It's Work-From-Home Time for Congress After Passing Coronavirus Stimulus Package

Congress is out the door for at least several weeks after completing its most important task on its to-do list: pass an historic $2 trillion economic stimulus to combat the coronavirus epidemic.

The House of Representatives passed the legislation by a voice vote Friday—but not before a high-profile endeavor by a first-term Republican to derail its bipartisan endorsement forced hundreds of members to scramble back to Washington, D.C.

The Senate unanimously approved it on Wednesday. President Donald Trump swiftly signed the measure into law, which provides checks to Americans, expands unemployment insurance, rescues corporations, and throws a lifeline to small businesses.

Now lawmakers will return to working from home--just like millions of Americans have been forced to do--as the U.S. tries to slow the spread of coronavirus. Congress is not expected to return to the nation's capital until April 20, at the earliest.

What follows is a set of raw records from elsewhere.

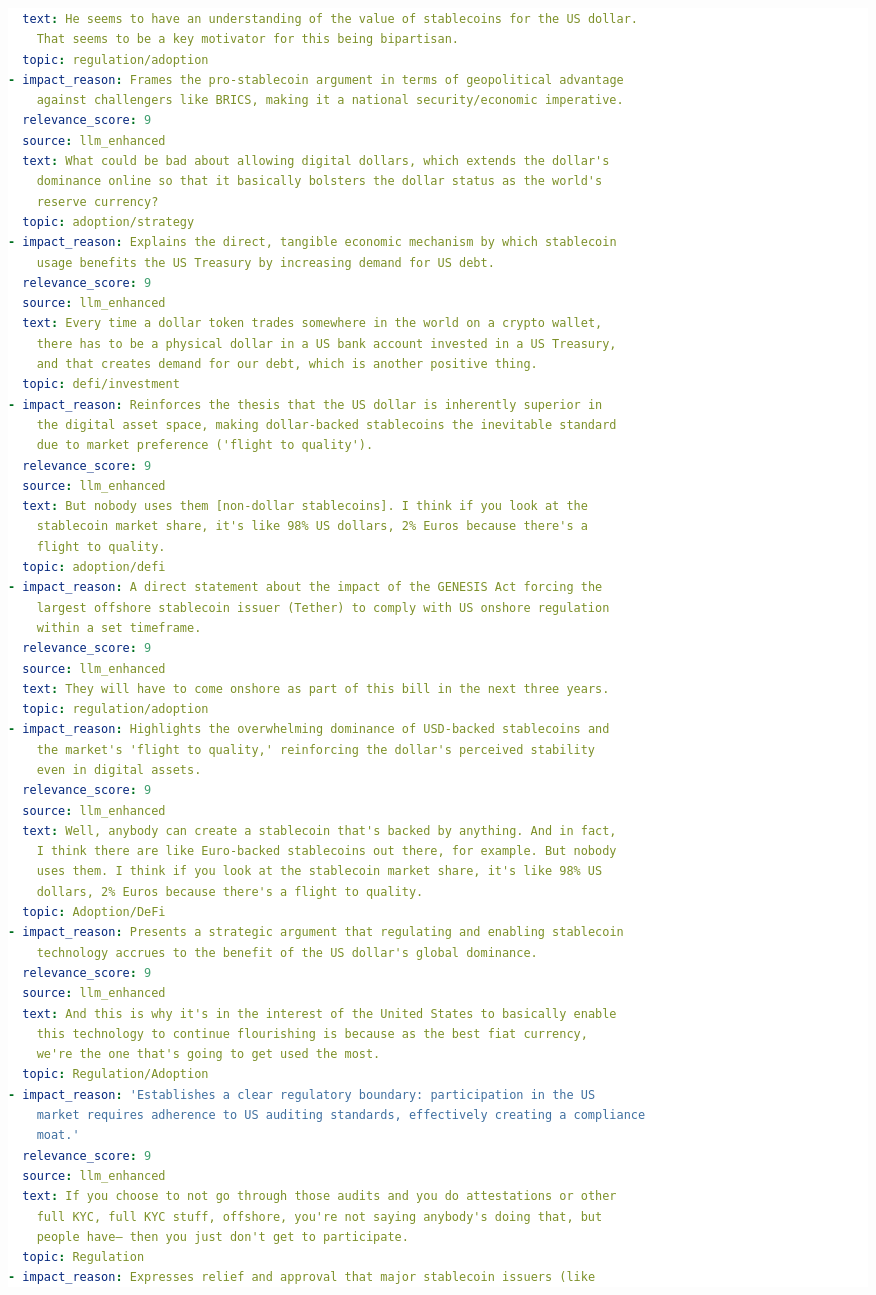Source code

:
 ```yaml
  text: He seems to have an understanding of the value of stablecoins for the US dollar.
    That seems to be a key motivator for this being bipartisan.
  topic: regulation/adoption
- impact_reason: Frames the pro-stablecoin argument in terms of geopolitical advantage
    against challengers like BRICS, making it a national security/economic imperative.
  relevance_score: 9
  source: llm_enhanced
  text: What could be bad about allowing digital dollars, which extends the dollar's
    dominance online so that it basically bolsters the dollar status as the world's
    reserve currency?
  topic: adoption/strategy
- impact_reason: Explains the direct, tangible economic mechanism by which stablecoin
    usage benefits the US Treasury by increasing demand for US debt.
  relevance_score: 9
  source: llm_enhanced
  text: Every time a dollar token trades somewhere in the world on a crypto wallet,
    there has to be a physical dollar in a US bank account invested in a US Treasury,
    and that creates demand for our debt, which is another positive thing.
  topic: defi/investment
- impact_reason: Reinforces the thesis that the US dollar is inherently superior in
    the digital asset space, making dollar-backed stablecoins the inevitable standard
    due to market preference ('flight to quality').
  relevance_score: 9
  source: llm_enhanced
  text: But nobody uses them [non-dollar stablecoins]. I think if you look at the
    stablecoin market share, it's like 98% US dollars, 2% Euros because there's a
    flight to quality.
  topic: adoption/defi
- impact_reason: A direct statement about the impact of the GENESIS Act forcing the
    largest offshore stablecoin issuer (Tether) to comply with US onshore regulation
    within a set timeframe.
  relevance_score: 9
  source: llm_enhanced
  text: They will have to come onshore as part of this bill in the next three years.
  topic: regulation/adoption
- impact_reason: Highlights the overwhelming dominance of USD-backed stablecoins and
    the market's 'flight to quality,' reinforcing the dollar's perceived stability
    even in digital assets.
  relevance_score: 9
  source: llm_enhanced
  text: Well, anybody can create a stablecoin that's backed by anything. And in fact,
    I think there are like Euro-backed stablecoins out there, for example. But nobody
    uses them. I think if you look at the stablecoin market share, it's like 98% US
    dollars, 2% Euros because there's a flight to quality.
  topic: Adoption/DeFi
- impact_reason: Presents a strategic argument that regulating and enabling stablecoin
    technology accrues to the benefit of the US dollar's global dominance.
  relevance_score: 9
  source: llm_enhanced
  text: And this is why it's in the interest of the United States to basically enable
    this technology to continue flourishing is because as the best fiat currency,
    we're the one that's going to get used the most.
  topic: Regulation/Adoption
- impact_reason: 'Establishes a clear regulatory boundary: participation in the US
    market requires adherence to US auditing standards, effectively creating a compliance
    moat.'
  relevance_score: 9
  source: llm_enhanced
  text: If you choose to not go through those audits and you do attestations or other
    full KYC, full KYC stuff, offshore, you're not saying anybody's doing that, but
    people have— then you just don't get to participate.
  topic: Regulation
- impact_reason: Expresses relief and approval that major stablecoin issuers (like
```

"It's a little bit of a paradox," Rep. Dean Phillips (D-Minn.) told Newsweek. "I thrive on face-to-face interaction. Being somewhat sequestered takes a toll."

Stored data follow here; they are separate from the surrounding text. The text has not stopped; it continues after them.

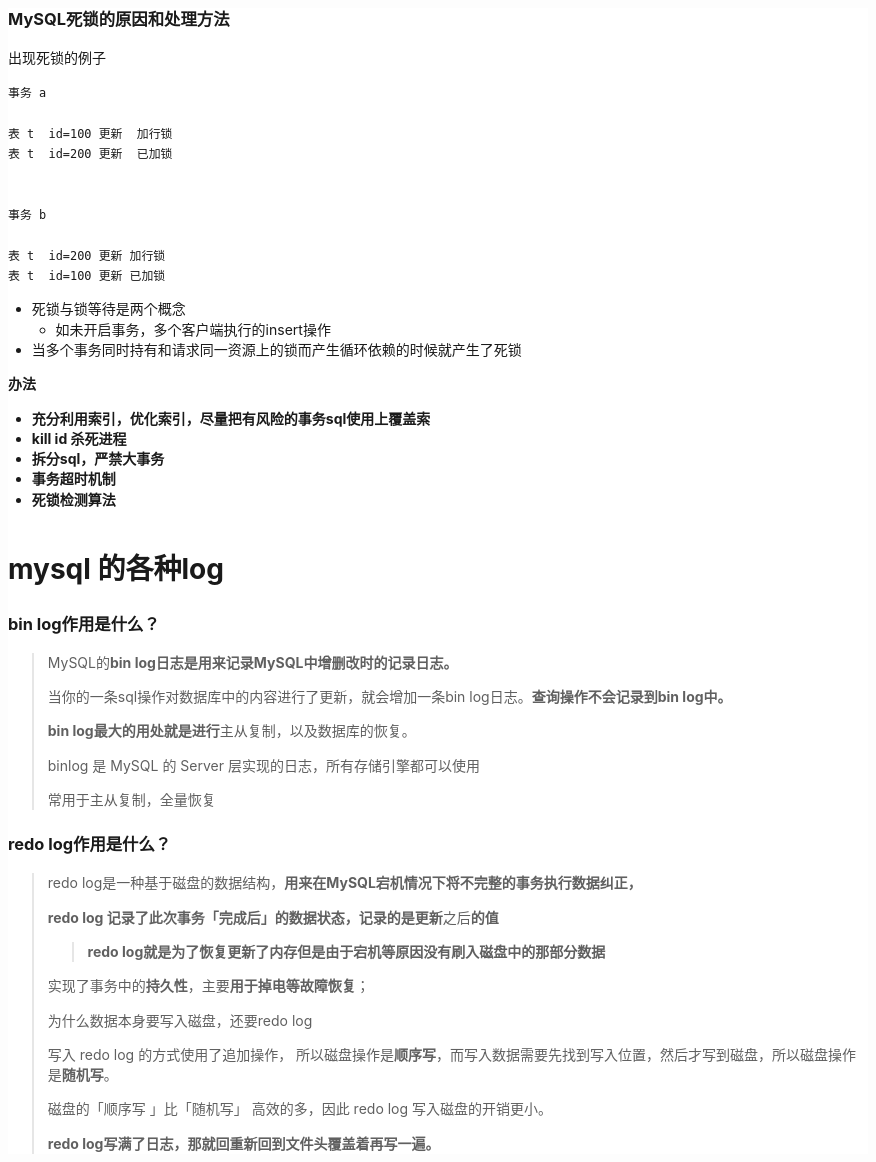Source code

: 

### MySQL死锁的原因和处理方法

出现死锁的例子

```text
事务 a

表 t  id=100 更新  加行锁
表 t  id=200 更新  已加锁


事务 b

表 t  id=200 更新 加行锁
表 t  id=100 更新 已加锁
```

- 死锁与锁等待是两个概念 
  - 如未开启事务，多个客户端执行的insert操作
- 当多个事务同时持有和请求同一资源上的锁而产生循环依赖的时候就产生了死锁

**办法**

- **充分利用索引，优化索引，尽量把有风险的事务sql使用上覆盖索**
- **kill id 杀死进程**
- **拆分sql，严禁大事务**
- **事务超时机制**
- **死锁检测算法**





# mysql 的各种log



### bin log作用是什么？

> MySQL的**bin log日志是用来记录MySQL中增删改时的记录日志。**
>
> 当你的一条sql操作对数据库中的内容进行了更新，就会增加一条bin log日志。**查询操作不会记录到bin log中。**
>
> **bin log最大的用处就是进行**主从复制，以及数据库的恢复。
>
> binlog 是 MySQL 的 Server 层实现的日志，所有存储引擎都可以使用
>
> 常用于主从复制，全量恢复

### redo log作用是什么？

> redo log是一种基于磁盘的数据结构，**用来在MySQL宕机情况下将不完整的事务执行数据纠正，**
>
> **redo log 记录了此次事务「**完成后**」的数据状态，记录的是更新**之后**的值**
>
> > **redo log就是为了恢复更新了内存但是由于宕机等原因没有刷入磁盘中的那部分数据**
>
> 实现了事务中的**持久性**，主要**用于掉电等故障恢复**；
>
> 为什么数据本身要写入磁盘，还要redo log
>
> 写入 redo log 的方式使用了追加操作， 所以磁盘操作是**顺序写**，而写入数据需要先找到写入位置，然后才写到磁盘，所以磁盘操作是**随机写**。
>
> 磁盘的「顺序写 」比「随机写」 高效的多，因此 redo log 写入磁盘的开销更小。
>
> **redo log写满了日志，那就回重新回到文件头覆盖着再写一遍。**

Congress leaves town after passing coronavirus bill
A woman walks her dogs near the US Capitol Building on March 27 in Washington, DC. Photo by ALEX EDELMAN/AFP/Getty

Congress will likely not commence except for in case of emergency, which would require lawmakers to be present since no remote voting system yet exists or is allowed under current rules.

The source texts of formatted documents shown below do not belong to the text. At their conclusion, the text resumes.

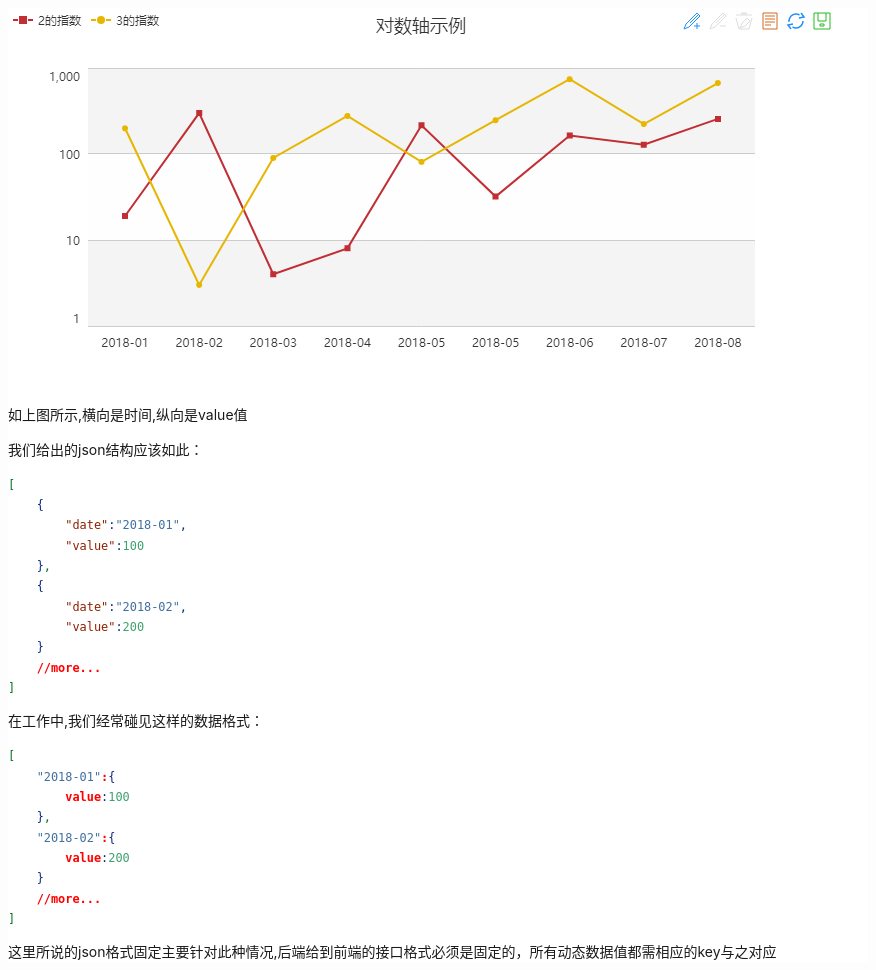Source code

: ![](/images/blog/front-back-summary/tb.png)

如上图所示,横向是时间,纵向是value值

我们给出的json结构应该如此：

```json
[
    {
        "date":"2018-01",
        "value":100
    },
    {
        "date":"2018-02",
        "value":200
    }
    //more...
]
```

在工作中,我们经常碰见这样的数据格式：

```json
[
    "2018-01":{
    	value:100
    },
    "2018-02":{
    	value:200
    }
    //more...
]
```

这里所说的json格式固定主要针对此种情况,后端给到前端的接口格式必须是固定的，所有动态数据值都需相应的key与之对应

Though members will now be forced to conduct their legislative business over the phone, it doesn't mean they aren't already planning their next task. Congress has their sights set on Phase 4, another stimulus package they hope to draft in the coming months that would likely offer more medical funding and an economic boost as the virus loosens its grip on the country.

"Our state and local governments will need vastly more support for preventing, preparing and responding to the crisis," House Speaker Nancy Pelosi (D-Calif.) said. "Our hospitals and health systems still need vast infusions of funding so they can treat those in need."

From student debt relief and pensions to money for small businesses and infrastructure, lawmakers from both sides of the aisle would like to see a wide variety of topics be addressed.

"The virus is here. We did not invite it. We did not ask for it. We did not choose it," said House Minority Leader Kevin McCarthy (R-Calif.). "But we will fight it together until we win together."